JerryB, I think you are right about all of that.
You bring up the economy, and I think that it is a critical issue here. Dave Arneson published his booklet The First Fantasy Campaign in 1977 which is a mess of notes from his original (pre-D&D) Blackmoor game, the thing that inspired D&D. This was a wargame with real-world campaign seasons, with each lord having an income in GP based on land property. Somehow Arneson mined sources from prior wargames and did a bit of amateur research on financing premodern armies to come up with his figures. (He did this kind of research for other areas, such as sailing vessels.)
The dungeon under Blackmoor Castle was introduced as a surprise source of income to finance the wars (hire fighters) against the Egg of Coot, the chief “Baddie” of his multi-year campaign. I think that the scale of character advancement by level, with its link to GP earned, is connected with this wargame system. He had decided how many GP in income each village and settlement earned. He also worked out costs for each bridge, road, temple, fortress, anything a lord could want to build.
Player characters would correspondingly advance more toward a lordly level of command in charge of greater forces with GP to back them. This is the origin of the concept that GP gives access to higher levels, in my view.
To connect this back with the theme under discussion, there was thus an effort to create a “realistic” premodern economy in terms of GP. But that led to dungeon adventures. Soon enough, the dungeon adventures, with the hidden map component of the game, were abstracted from that context and its rationale, making it a game about becoming more powerful through the collection of gold, something that everybody agrees makes little sense by itself (except for those who say that GP are for training), but are willing to overlook because they like it that way. That’s why people are still writing supplements about what to do with that gold between sessions. Arneson had specific items for heroes to spend money on that would help in the war against evil, which was the origin of the campaign (and indeed the word campaign as applied to dungeon adventures).

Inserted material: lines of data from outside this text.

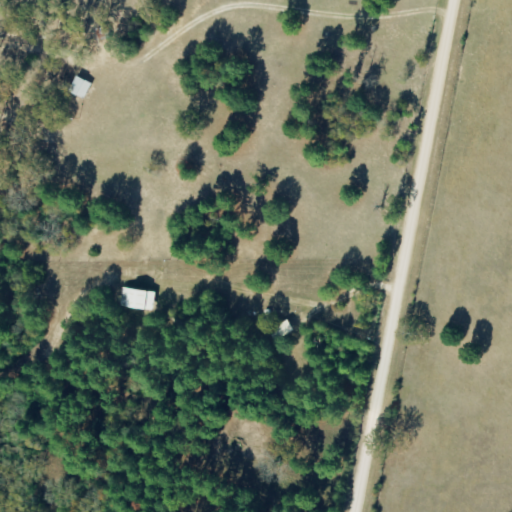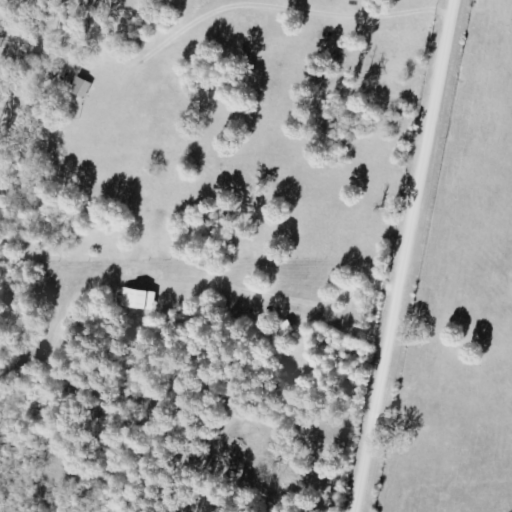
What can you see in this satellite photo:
road: (270, 6)
building: (80, 87)
road: (401, 256)
building: (137, 299)
building: (280, 330)
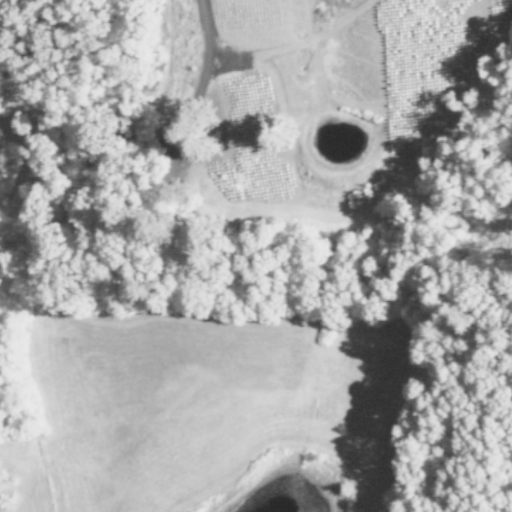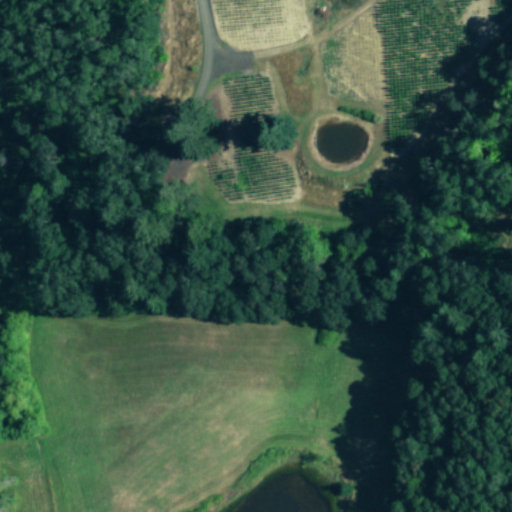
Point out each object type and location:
road: (139, 141)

In a way, the attempt to capture a “medieval” economy was there, in the background, but the shift to dungeoneering deprived the game of its earlier premodern pseudo-historical context even more, and I’d say made it almost irrelevant.
Records of the earliest players (1974, 1975, 1976) indicate that they frequently would run into oddities like bowling alleys, elevators and escalators, telephones, game shows, and other whimsical “modern” weirdness in the dungeons. This was not genre-busting because the genre wasn’t established. Still, this bugged people who pointed out that it was “supposed to be medieval,” as the game books said on the cover.
The term medieval was adopted because the idea was that it wasn’t Napoleonic warfare, which most Midwestern wargamers were interested in then, but an “earlier stage” of technology like that represented in The Lord of the Rings, the basis for the Chainmail rules.